Once the data has been collected, it is processed by a specialized diagnostics system that contains all the knowledge of previously seen faults. The purpose of this diagnostic system is to analyze the data and categorize the fault experienced by the customer. When the system identifies a known fault, it is then easy to implement the best protocol to resolve it. If an intervention is needed, the technician will know precisely where to go or, in some cases, the operational teams will know that there is no need for an intervention and that simply requesting new equipment to be sent to the customer is enough, for example. This can be done directly from the call to the agent.
This saves time, both for the customer who will see their service restored more quickly, and for Orange teams who will be able to focus on more complex interventions.
The Problem with Unknown Faults
However, no system is perfect and there are still faults that cannot be automatically identified at the time. But don’t panic! Even in this kind of situation, Orange teams have protocols that always provide the customer with a solution. The nature of a new anomaly, however, means that restoring the customer’s services will be more complicated and take longer, compared to when dealing with a well-known fault.
As a result, identifying and categorizing unknown faults is becoming a major challenge in better integrating network developments into the diagnostic chain.
What Is the Role of AI Research in All of This?

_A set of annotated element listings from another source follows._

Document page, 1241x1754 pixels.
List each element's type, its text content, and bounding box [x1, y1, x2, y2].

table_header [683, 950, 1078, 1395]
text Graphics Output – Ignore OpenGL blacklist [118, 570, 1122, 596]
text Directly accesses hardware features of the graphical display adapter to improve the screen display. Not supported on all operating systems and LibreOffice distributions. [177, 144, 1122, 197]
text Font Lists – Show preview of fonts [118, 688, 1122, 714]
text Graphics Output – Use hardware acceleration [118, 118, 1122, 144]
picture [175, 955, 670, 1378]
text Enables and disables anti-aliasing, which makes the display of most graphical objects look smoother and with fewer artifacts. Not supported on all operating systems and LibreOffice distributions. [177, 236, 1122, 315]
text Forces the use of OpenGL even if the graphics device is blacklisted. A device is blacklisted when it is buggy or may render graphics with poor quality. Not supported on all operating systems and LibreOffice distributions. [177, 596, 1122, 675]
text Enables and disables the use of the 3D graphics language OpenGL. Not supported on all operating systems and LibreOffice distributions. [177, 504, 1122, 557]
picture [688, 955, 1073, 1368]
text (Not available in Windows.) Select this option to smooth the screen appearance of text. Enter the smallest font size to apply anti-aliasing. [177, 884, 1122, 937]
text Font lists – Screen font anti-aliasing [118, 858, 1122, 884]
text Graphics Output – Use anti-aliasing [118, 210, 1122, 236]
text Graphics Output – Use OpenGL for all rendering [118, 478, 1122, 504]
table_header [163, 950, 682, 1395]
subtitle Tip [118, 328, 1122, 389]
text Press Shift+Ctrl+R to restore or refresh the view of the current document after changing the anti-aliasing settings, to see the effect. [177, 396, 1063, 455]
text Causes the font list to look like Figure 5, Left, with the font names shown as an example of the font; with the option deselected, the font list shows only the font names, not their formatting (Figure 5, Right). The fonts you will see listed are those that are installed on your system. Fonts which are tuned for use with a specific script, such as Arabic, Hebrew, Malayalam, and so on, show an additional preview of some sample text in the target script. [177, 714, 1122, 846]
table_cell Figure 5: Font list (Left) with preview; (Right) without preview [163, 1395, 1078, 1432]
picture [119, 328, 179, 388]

Discovering new types of network faults is not easy. Thousands of pieces of technical data need to be analyzed and cross-checked, and currently, no solution exists. This means that the research teams have a lot to think about.
The goal is to identify new fault signatures in customer data for which no known conclusions have been found. In concrete terms, this fault signature means searching for a link between technical characteristic parameters. For example, this can be the appearance of an alarm that would be linked to both the version for a piece of equipment and a given service. In other words, it can sometimes feel like looking for a needle in a data haystack.

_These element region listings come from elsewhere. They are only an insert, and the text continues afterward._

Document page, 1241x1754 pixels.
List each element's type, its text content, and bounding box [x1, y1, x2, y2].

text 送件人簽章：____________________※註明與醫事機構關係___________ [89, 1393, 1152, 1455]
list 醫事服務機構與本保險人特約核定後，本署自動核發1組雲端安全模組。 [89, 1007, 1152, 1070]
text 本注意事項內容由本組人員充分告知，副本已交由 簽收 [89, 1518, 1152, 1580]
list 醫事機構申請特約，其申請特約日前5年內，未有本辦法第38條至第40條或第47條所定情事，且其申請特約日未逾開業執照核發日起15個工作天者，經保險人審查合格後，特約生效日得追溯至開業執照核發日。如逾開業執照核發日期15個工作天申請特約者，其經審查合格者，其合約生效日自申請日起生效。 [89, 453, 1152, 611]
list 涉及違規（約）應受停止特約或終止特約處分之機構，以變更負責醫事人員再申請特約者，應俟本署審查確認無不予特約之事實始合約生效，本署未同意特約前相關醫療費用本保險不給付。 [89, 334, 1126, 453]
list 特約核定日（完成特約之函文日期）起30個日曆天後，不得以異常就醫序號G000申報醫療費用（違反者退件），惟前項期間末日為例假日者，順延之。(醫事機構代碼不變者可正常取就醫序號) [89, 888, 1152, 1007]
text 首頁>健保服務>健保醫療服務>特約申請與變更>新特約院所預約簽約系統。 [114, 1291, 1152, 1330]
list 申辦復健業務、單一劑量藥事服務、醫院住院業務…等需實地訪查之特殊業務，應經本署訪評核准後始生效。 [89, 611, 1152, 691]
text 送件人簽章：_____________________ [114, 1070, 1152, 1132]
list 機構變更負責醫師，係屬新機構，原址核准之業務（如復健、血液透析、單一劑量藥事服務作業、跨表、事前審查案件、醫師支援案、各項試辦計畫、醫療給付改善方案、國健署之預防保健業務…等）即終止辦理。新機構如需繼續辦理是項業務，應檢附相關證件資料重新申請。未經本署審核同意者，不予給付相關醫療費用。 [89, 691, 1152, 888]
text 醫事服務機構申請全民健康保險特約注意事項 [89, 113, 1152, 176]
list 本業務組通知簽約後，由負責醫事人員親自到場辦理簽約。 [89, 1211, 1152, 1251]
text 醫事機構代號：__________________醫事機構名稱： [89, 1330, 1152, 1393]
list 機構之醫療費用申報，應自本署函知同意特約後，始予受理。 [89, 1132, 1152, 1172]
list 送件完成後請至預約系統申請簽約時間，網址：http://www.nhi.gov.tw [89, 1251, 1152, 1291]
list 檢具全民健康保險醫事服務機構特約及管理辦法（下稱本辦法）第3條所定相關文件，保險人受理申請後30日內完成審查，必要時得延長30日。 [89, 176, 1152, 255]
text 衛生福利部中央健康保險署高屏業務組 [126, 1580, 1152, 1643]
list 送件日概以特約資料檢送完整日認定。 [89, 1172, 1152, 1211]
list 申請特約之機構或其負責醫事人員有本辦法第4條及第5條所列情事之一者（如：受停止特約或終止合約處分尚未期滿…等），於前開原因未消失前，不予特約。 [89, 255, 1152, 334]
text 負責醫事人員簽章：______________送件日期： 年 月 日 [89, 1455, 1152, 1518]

The research work is paving the way to develop machine learning models* that are capable of helping to discover new faults. These models are built by using large amounts of technical data from the network.
Here, unlike conventional approaches, the idea is to use the knowledge about known faults to guide the exploration of new faults.
This is the type of approach that we have developed as a proof of concept [Démo Salon de la recherche : https://mastermedia.orange-business.com/publicMedia?t=pmJe7ar1yN] and which has been the subject of scientific publications, at the IEEE ICKG 2022 conference and in the IEEE Access journal.
The programmed machine learning model makes it easier for clusters* of faults to be identified. Each of these clusters can generally be characterized by a specific technical signature.
When a new technical signature has been identified, it is sent to network experts to verify the validity of this preliminary new diagnosis. Because, even in a world where data is everywhere, human expertise remains at the heart of the validation process. For this, a lot of tests are carried out. These tests are all the more important, as the entire diagnostic chain can be impacted by validating a new technical fault signature: agents, operational staff, field engineers, etc.
This process can then be repeated regularly to continuously improve the diagnostic chain (see figure), and make it more resilient to any type of change within the network. This therefore helps to maintain a high customer satisfaction rate, control operational costs and reduce the carbon footprint associated with travel and field interventions by several thousand metric tons of CO2 per year.